You’ll soon find that a healthy church will grow. But growth must always be defined in terms of the maturing image of Christ in individual members as well as in the church body as a whole. You will also find that the growth of a healthy church will be natural, rather than artificially contrived. It will happen as the Holy Spirit works sovereignly – “as God causes it to grow (Colossians 2:9)” – Donald J. MacNair
Church growth is one of those topics that transcends denominational lines. It also tends to be a very passionate topic, much like worship. Every church I know has considered how they can increase in numbers. Small churches desire to grow and large churches desire further growth. But it appears that one of the aspects of church growth that is often neglected is gospel maturity within the existing body.

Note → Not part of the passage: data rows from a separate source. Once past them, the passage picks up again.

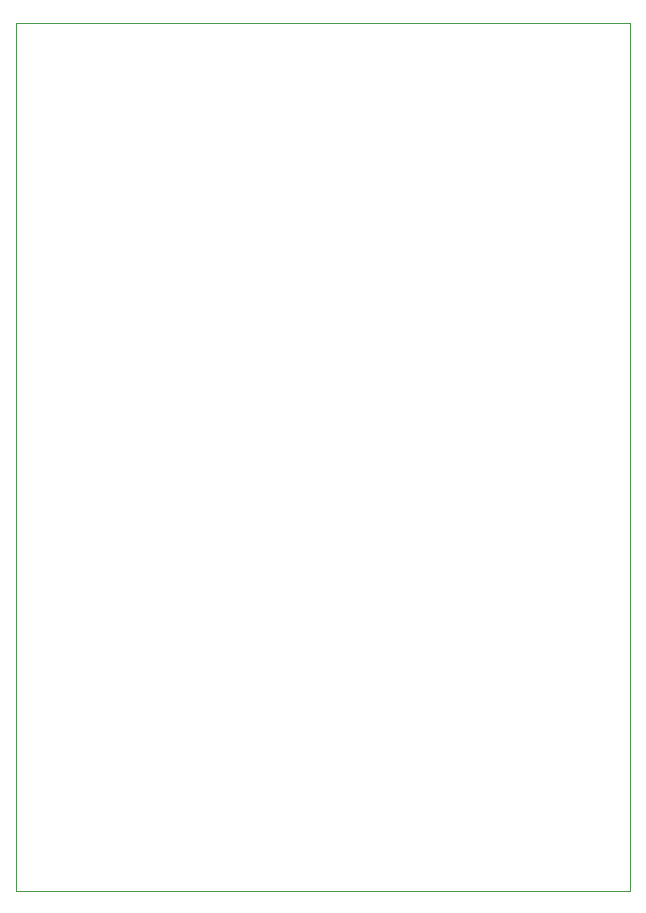
<source format=gbr>
%TF.GenerationSoftware,KiCad,Pcbnew,(6.0.4)*%
%TF.CreationDate,2022-04-28T19:14:27+02:00*%
%TF.ProjectId,MSK_RF,4d534b5f-5246-42e6-9b69-6361645f7063,rev?*%
%TF.SameCoordinates,Original*%
%TF.FileFunction,Profile,NP*%
%FSLAX46Y46*%
G04 Gerber Fmt 4.6, Leading zero omitted, Abs format (unit mm)*
G04 Created by KiCad (PCBNEW (6.0.4)) date 2022-04-28 19:14:27*
%MOMM*%
%LPD*%
G01*
G04 APERTURE LIST*
%TA.AperFunction,Profile*%
%ADD10C,0.100000*%
%TD*%
G04 APERTURE END LIST*
D10*
X89500000Y-72250000D02*
X89000000Y-72250000D01*
X89000000Y-72250000D02*
X38000000Y-72250000D01*
X37500000Y-72250000D02*
X37500000Y-145750000D01*
X89500000Y-145750000D02*
X89500000Y-72250000D01*
X89500000Y-145750000D02*
X89000000Y-145750000D01*
X38000000Y-145750000D02*
X37500000Y-145750000D01*
X38000000Y-72250000D02*
X37500000Y-72250000D01*
X38000000Y-145750000D02*
X89000000Y-145750000D01*
M02*

</source>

When people think of how to engage in church growth, most seem to think in terms of external opportunities to increase visibility such as community presence, advertising, and program development. While there may be a time and place for all these things, we must also think how to engage church members to grow in grace. Indeed, gospel maturity is the Lord’s work but making disciples is far more intensive. I am afraid that our tendency is to think of making disciples as leading one toward a profession of faith, and once that profession is made we move on to someone else.
MacNair is bringing up a valid point. How are individual members and the body as a whole being brought along gospel maturity? What are the attributes of gospel maturity? What methods are used to bring people along this road? These are some of the questions that pastors must ask. Of course, this should not be the sole responsibility of the pastor. I believe both elders and deacons should join the pastor in this prayerful discussion.